- [REQUIRED ACTION]:
Should the word "Limited" occur in a line of the records, copy that line.

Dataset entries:
======

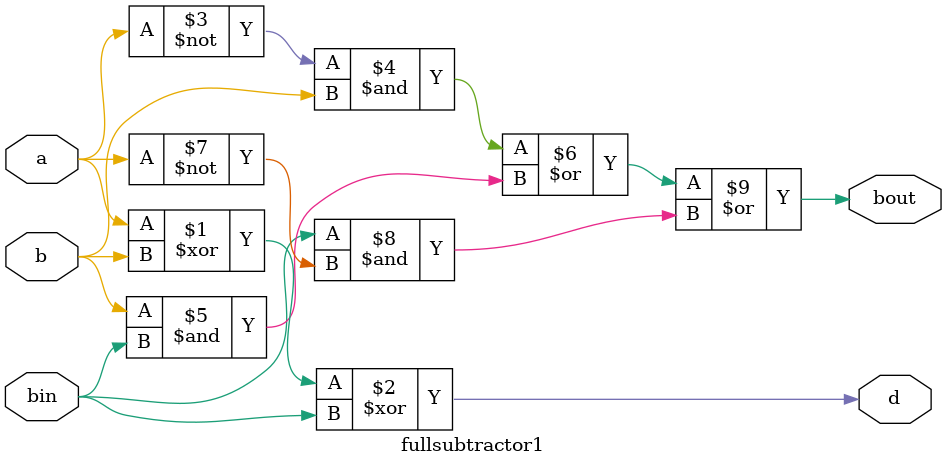
<source format=v>
`timescale 1ns / 1ps


module fullsubtractor1(a,b,bin,d,bout );
    input a;
    input b;
    input bin;
    output d; 
    output bout;
    
    assign d=a^b^bin;
    assign bout= ~a&b | b&bin | bin&~a;
       
endmodule

</source>
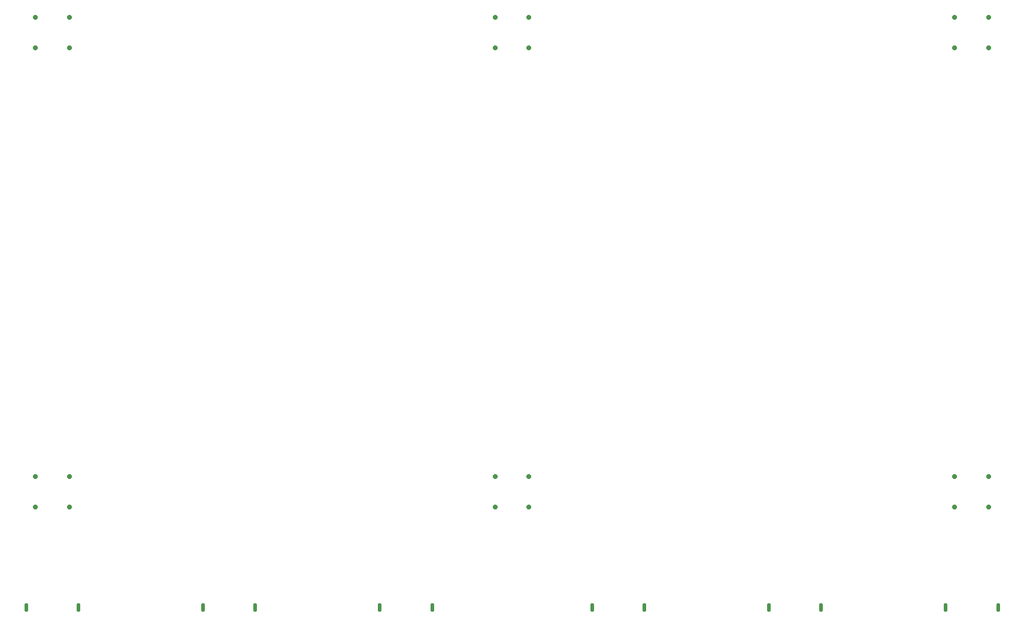
<source format=gbr>
%TF.GenerationSoftware,Altium Limited,Altium Designer,22.5.1 (42)*%
G04 Layer_Color=0*
%FSLAX26Y26*%
%MOIN*%
%TF.SameCoordinates,0DA79311-8CAD-460E-879A-7D23F4F2BAF0*%
%TF.FilePolarity,Positive*%
%TF.FileFunction,Plated,1,8,PTH,Drill*%
%TF.Part,Single*%
G01*
G75*
%TA.AperFunction,ComponentDrill*%
%ADD38C,0.027559*%
%ADD39O,0.019685X0.051181*%
%TA.AperFunction,ViaDrill,NotFilled*%
%ADD40C,0.003937*%
D38*
X1480315Y4218504D02*
D03*
X1669291D02*
D03*
Y4049213D02*
D03*
X1480315D02*
D03*
X4039370D02*
D03*
X4228346D02*
D03*
Y4218504D02*
D03*
X4039370D02*
D03*
X1480315Y6608268D02*
D03*
X1669291D02*
D03*
Y6777559D02*
D03*
X1480315D02*
D03*
X4039370Y6608268D02*
D03*
X4228346D02*
D03*
Y6777559D02*
D03*
X4039370D02*
D03*
X6598425Y6608268D02*
D03*
X6787402D02*
D03*
Y6777559D02*
D03*
X6598425D02*
D03*
Y4049213D02*
D03*
X6787402D02*
D03*
Y4218504D02*
D03*
X6598425D02*
D03*
D39*
X1429134Y3488189D02*
D03*
X1720472D02*
D03*
X2413386D02*
D03*
X2704724D02*
D03*
X3397638D02*
D03*
X3688976D02*
D03*
X6547244D02*
D03*
X6838583D02*
D03*
X4578740D02*
D03*
X4870079D02*
D03*
X5562992D02*
D03*
X5854331D02*
D03*
D40*
X6747047Y3421260D02*
D03*
X6648622D02*
D03*
X4778543D02*
D03*
X4680118D02*
D03*
X3597441D02*
D03*
X3499016D02*
D03*
X1628937D02*
D03*
X1530512D02*
D03*
X5762795D02*
D03*
X5664370D02*
D03*
X2514764D02*
D03*
X2613189D02*
D03*
X5743110D02*
D03*
X4758858D02*
D03*
X3577756D02*
D03*
X2593504D02*
D03*
X5802165D02*
D03*
X5782480D02*
D03*
X5644685D02*
D03*
X5625000D02*
D03*
X4817913D02*
D03*
X4798228D02*
D03*
X4660433D02*
D03*
X4640748D02*
D03*
X3636811D02*
D03*
X3617126D02*
D03*
X3479331D02*
D03*
X3459646D02*
D03*
X2652559D02*
D03*
X2632874D02*
D03*
X2495079D02*
D03*
X2475394D02*
D03*
X4222441Y6725591D02*
D03*
X4202756D02*
D03*
X4143701D02*
D03*
X4124016D02*
D03*
X4064961D02*
D03*
X4045276D02*
D03*
Y4166535D02*
D03*
X4064961D02*
D03*
X4202756D02*
D03*
X4222441D02*
D03*
X4124016D02*
D03*
X4143701D02*
D03*
X6604331D02*
D03*
X6624016D02*
D03*
X6761811D02*
D03*
X6781496D02*
D03*
X6683071D02*
D03*
X6702756D02*
D03*
X6604331Y6725591D02*
D03*
X6624016D02*
D03*
X6761811D02*
D03*
X6781496D02*
D03*
X6683071D02*
D03*
X6702756D02*
D03*
X1584646D02*
D03*
X1564961D02*
D03*
X1663386D02*
D03*
X1643701D02*
D03*
X1505906D02*
D03*
X1486220D02*
D03*
X1609252Y3421260D02*
D03*
X6727362D02*
D03*
X6786417D02*
D03*
X6766732D02*
D03*
X6628937D02*
D03*
X6609252D02*
D03*
X1491142D02*
D03*
X1510827D02*
D03*
X1648622D02*
D03*
X1668307D02*
D03*
X1564961Y4166535D02*
D03*
X1584646D02*
D03*
X1643701D02*
D03*
X1663386D02*
D03*
X1486220D02*
D03*
X1505906D02*
D03*
%TF.MD5,0411e849dedeb681841d0ad48be987f1*%
M02*

</source>
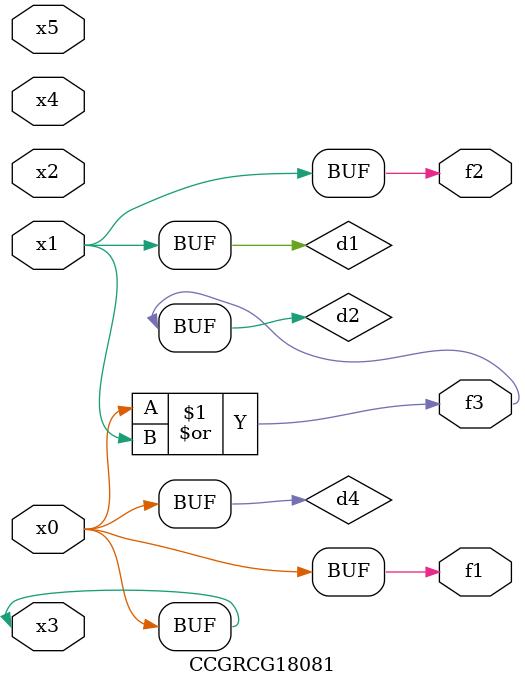
<source format=v>
module CCGRCG18081(
	input x0, x1, x2, x3, x4, x5,
	output f1, f2, f3
);

	wire d1, d2, d3, d4;

	and (d1, x1);
	or (d2, x0, x1);
	nand (d3, x0, x5);
	buf (d4, x0, x3);
	assign f1 = d4;
	assign f2 = d1;
	assign f3 = d2;
endmodule

</source>
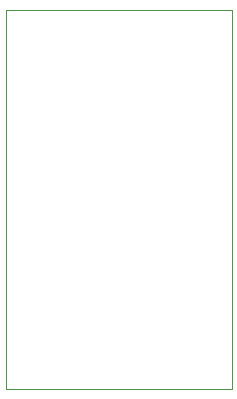
<source format=gbr>
%TF.GenerationSoftware,KiCad,Pcbnew,(6.0.2)*%
%TF.CreationDate,2022-03-14T21:43:21-03:00*%
%TF.ProjectId,9_axis_double,395f6178-6973-45f6-946f-75626c652e6b,rev?*%
%TF.SameCoordinates,Original*%
%TF.FileFunction,Profile,NP*%
%FSLAX46Y46*%
G04 Gerber Fmt 4.6, Leading zero omitted, Abs format (unit mm)*
G04 Created by KiCad (PCBNEW (6.0.2)) date 2022-03-14 21:43:21*
%MOMM*%
%LPD*%
G01*
G04 APERTURE LIST*
%TA.AperFunction,Profile*%
%ADD10C,0.050000*%
%TD*%
G04 APERTURE END LIST*
D10*
X90190000Y-90800000D02*
X71090000Y-90800000D01*
X71090000Y-90800000D02*
X71090000Y-58700000D01*
X71090000Y-58700000D02*
X90190000Y-58700000D01*
X90190000Y-58700000D02*
X90190000Y-90800000D01*
M02*

</source>
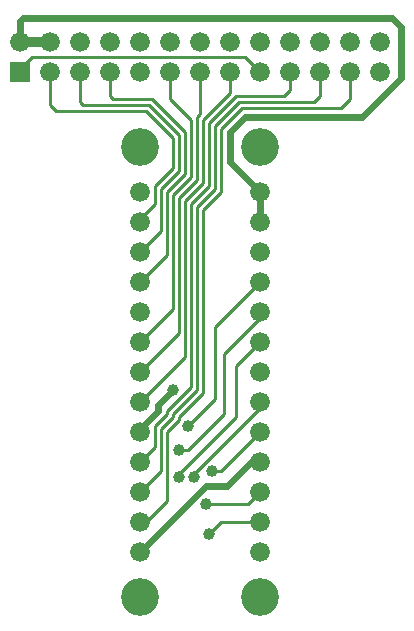
<source format=gbr>
G04 EAGLE Gerber RS-274X export*
G75*
%MOMM*%
%FSLAX34Y34*%
%LPD*%
%INTop Copper*%
%IPPOS*%
%AMOC8*
5,1,8,0,0,1.08239X$1,22.5*%
G01*
%ADD10R,1.676400X1.676400*%
%ADD11C,1.676400*%
%ADD12C,3.200000*%
%ADD13C,1.008000*%
%ADD14C,0.609600*%
%ADD15C,0.254000*%
%ADD16C,0.812800*%


D10*
X-152400Y254000D03*
D11*
X-152400Y279400D03*
X-127000Y254000D03*
X-127000Y279400D03*
X-101600Y254000D03*
X-101600Y279400D03*
X-76200Y254000D03*
X-76200Y279400D03*
X-50800Y254000D03*
X-50800Y279400D03*
X-25400Y254000D03*
X-25400Y279400D03*
X0Y254000D03*
X0Y279400D03*
X25400Y254000D03*
X25400Y279400D03*
X50800Y254000D03*
X50800Y279400D03*
X76200Y254000D03*
X76200Y279400D03*
X101600Y254000D03*
X101600Y279400D03*
X127000Y254000D03*
X127000Y279400D03*
X152400Y254000D03*
X152400Y279400D03*
X50800Y152400D03*
X50800Y127000D03*
X50800Y101600D03*
X50800Y76200D03*
X50800Y50800D03*
X50800Y25400D03*
X50800Y0D03*
X50800Y-25400D03*
X50800Y-50800D03*
X50800Y-76200D03*
X50800Y-101600D03*
X50800Y-127000D03*
X50800Y-152400D03*
X-50800Y152400D03*
X-50800Y127000D03*
X-50800Y101600D03*
X-50800Y76200D03*
X-50800Y50800D03*
X-50800Y25400D03*
X-50800Y0D03*
X-50800Y-25400D03*
X-50800Y-50800D03*
X-50800Y-76200D03*
X-50800Y-101600D03*
X-50800Y-127000D03*
X-50800Y-152400D03*
D12*
X-50800Y190500D03*
X50800Y190500D03*
X50800Y-190500D03*
X-50800Y-190500D03*
D13*
X-22860Y-15240D03*
D14*
X-35560Y-27940D01*
X-35560Y-33020D01*
X-50800Y-48260D01*
X-50800Y-50800D01*
D15*
X50800Y254000D02*
X38100Y266700D01*
X-142240Y266700D01*
X-152400Y256540D01*
X-152400Y254000D01*
X-127000Y254000D02*
X-127000Y226060D01*
X-121920Y220980D01*
X-45720Y220980D01*
X-50800Y129540D02*
X-50800Y127000D01*
X-50800Y129540D02*
X-38100Y142240D01*
X-38100Y157480D01*
X-22860Y172720D01*
X-22860Y198120D01*
X-45720Y220980D01*
X-101600Y228600D02*
X-101600Y254000D01*
X-101600Y228600D02*
X-99060Y226060D01*
X-43180Y226060D01*
X-17780Y200660D01*
X-33020Y119380D02*
X-50800Y101600D01*
X-33020Y119380D02*
X-33020Y154940D01*
X-17780Y170180D01*
X-17780Y200660D01*
X-76200Y233680D02*
X-76200Y254000D01*
X-76200Y233680D02*
X-73660Y231140D01*
X-40640Y231140D01*
X-12700Y203200D01*
X-27940Y99060D02*
X-50800Y76200D01*
X-27940Y99060D02*
X-27940Y152400D01*
X-12700Y167640D01*
X-12700Y203200D01*
X-25400Y231140D02*
X-25400Y254000D01*
X-22860Y53340D02*
X-50800Y25400D01*
X-22860Y53340D02*
X-22860Y149860D01*
X-7620Y165100D01*
X-7620Y213360D01*
X-25400Y231140D01*
X0Y218440D02*
X0Y254000D01*
X0Y218440D02*
X-2540Y215900D01*
X-2540Y162560D01*
X-17780Y147320D01*
X-17780Y33020D01*
X-50800Y0D01*
X25400Y236220D02*
X25400Y254000D01*
X25400Y236220D02*
X2540Y213360D01*
X2540Y160020D01*
X-12700Y144780D01*
X-12700Y12700D02*
X-50800Y-25400D01*
X-12700Y12700D02*
X-12700Y144780D01*
X76200Y238760D02*
X76200Y254000D01*
X76200Y238760D02*
X71120Y233680D01*
X30480Y233680D01*
X7620Y210820D01*
X7620Y157480D01*
X-7620Y142240D01*
X-7620Y-12700D01*
X-27940Y-33020D01*
X-27940Y-35560D02*
X-38100Y-45720D01*
X-38100Y-63500D01*
X-50800Y-76200D01*
X-27940Y-35560D02*
X-27940Y-33020D01*
X101600Y233680D02*
X101600Y254000D01*
X101600Y233680D02*
X96520Y228600D01*
X33020Y228600D01*
X12700Y208280D01*
X12700Y154940D01*
X-2540Y139700D01*
X-33020Y-83820D02*
X-50800Y-101600D01*
X-33020Y-83820D02*
X-33020Y-48260D01*
X-22860Y-38100D01*
X-22860Y-35560D02*
X-2540Y-15240D01*
X-2540Y139700D01*
X-22860Y-35560D02*
X-22860Y-38100D01*
X127000Y231140D02*
X127000Y254000D01*
X127000Y231140D02*
X119380Y223520D01*
X35560Y223520D01*
X17780Y205740D01*
X17780Y152400D01*
X2540Y137160D01*
X2540Y-17780D01*
X-17780Y-38100D01*
X-17780Y-40640D01*
X-45720Y-127000D02*
X-50800Y-127000D01*
X-27940Y-50800D02*
X-17780Y-40640D01*
X-27940Y-50800D02*
X-27940Y-109220D01*
X-45720Y-127000D01*
D14*
X-152400Y279400D02*
X-152400Y297180D01*
X-149860Y299720D01*
X162560Y299720D01*
X170180Y292100D01*
X50800Y152400D02*
X50800Y127000D01*
X170180Y248920D02*
X170180Y292100D01*
X170180Y248920D02*
X137160Y215900D01*
X38100Y215900D01*
X25400Y203200D01*
X25400Y177800D01*
X50800Y152400D01*
D16*
X-127000Y279400D02*
X-152400Y279400D01*
D14*
X5080Y-96520D02*
X-50800Y-152400D01*
X5080Y-96520D02*
X22860Y-96520D01*
X43180Y-76200D01*
X50800Y-76200D01*
D13*
X-10160Y-45720D03*
D15*
X12700Y-22860D01*
X12700Y38100D01*
X50800Y76200D01*
D13*
X-17780Y-66040D03*
D15*
X-10160Y-66040D01*
X20320Y-35560D01*
X20320Y15240D01*
X50800Y45720D01*
X50800Y50800D01*
D13*
X-17780Y-88900D03*
D15*
X-17780Y-86360D01*
X30480Y-38100D01*
X30480Y5080D01*
X50800Y25400D01*
D13*
X-5080Y-88900D03*
D15*
X-5080Y-86360D01*
X50800Y-30480D01*
X50800Y-25400D01*
D13*
X10160Y-83820D03*
D15*
X17780Y-83820D01*
X50800Y-50800D01*
D13*
X5080Y-111760D03*
D15*
X40640Y-111760D01*
X50800Y-101600D01*
D13*
X7620Y-137160D03*
D15*
X17780Y-127000D01*
X50800Y-127000D01*
M02*

</source>
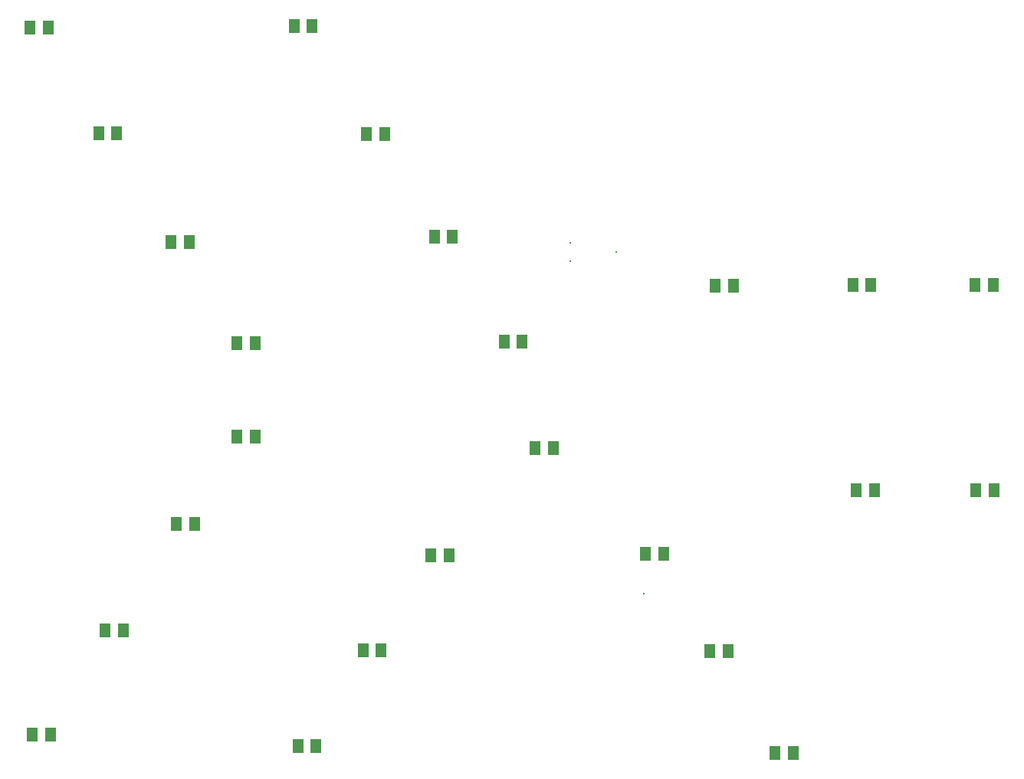
<source format=gbr>
G04*
G04 #@! TF.GenerationSoftware,Altium Limited,Altium Designer,20.2.6 (244)*
G04*
G04 Layer_Color=8388736*
%FSLAX44Y44*%
%MOMM*%
G71*
G04*
G04 #@! TF.SameCoordinates,0F27BA18-1C3A-4387-AE1D-EB8F93CB1518*
G04*
G04*
G04 #@! TF.FilePolarity,Negative*
G04*
G01*
G75*
%ADD11R,1.2032X1.6032*%
%ADD12C,0.2032*%
%ADD13R,0.2032X0.2032*%
D11*
X2732000Y1571000D02*
D03*
X2712000D02*
D03*
X2864000D02*
D03*
X2844000D02*
D03*
X2728000Y1798000D02*
D03*
X2708000D02*
D03*
X2863000D02*
D03*
X2843000D02*
D03*
X2642000Y1280000D02*
D03*
X2622000D02*
D03*
X2576000Y1797000D02*
D03*
X2556000D02*
D03*
X2499000Y1500000D02*
D03*
X2479000D02*
D03*
X2570000Y1393000D02*
D03*
X2550000D02*
D03*
X2187000Y1394000D02*
D03*
X2167000D02*
D03*
X2115000Y1288000D02*
D03*
X2095000D02*
D03*
X2377000Y1617000D02*
D03*
X2357000D02*
D03*
X2262000Y1499000D02*
D03*
X2242000D02*
D03*
X2266000Y1851000D02*
D03*
X2246000D02*
D03*
X2343000Y1735000D02*
D03*
X2323000D02*
D03*
X2111000Y2084000D02*
D03*
X2091000D02*
D03*
X2191000Y1964000D02*
D03*
X2171000D02*
D03*
X1895000Y1965000D02*
D03*
X1875000D02*
D03*
X1819000Y2082000D02*
D03*
X1799000D02*
D03*
X2048000Y1733000D02*
D03*
X2028000D02*
D03*
X1975000Y1845000D02*
D03*
X1955000D02*
D03*
X1981000Y1533000D02*
D03*
X1961000D02*
D03*
X2048000Y1630000D02*
D03*
X2028000D02*
D03*
X1822000Y1301000D02*
D03*
X1802000D02*
D03*
X1902000Y1416000D02*
D03*
X1882000D02*
D03*
D12*
X2395780Y1823730D02*
D03*
X2395780Y1844050D02*
D03*
X2446580Y1833890D02*
D03*
D13*
X2477510Y1456540D02*
D03*
M02*

</source>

======

- [RESULT OF THE EXERCISE]:
%TF.GenerationSoftware,Altium Limited,Altium Designer,22.5.1 (42)*%
G04 #@! TF.GenerationSoftware,Altium Limited,Altium Designer,20.2.6 (244)*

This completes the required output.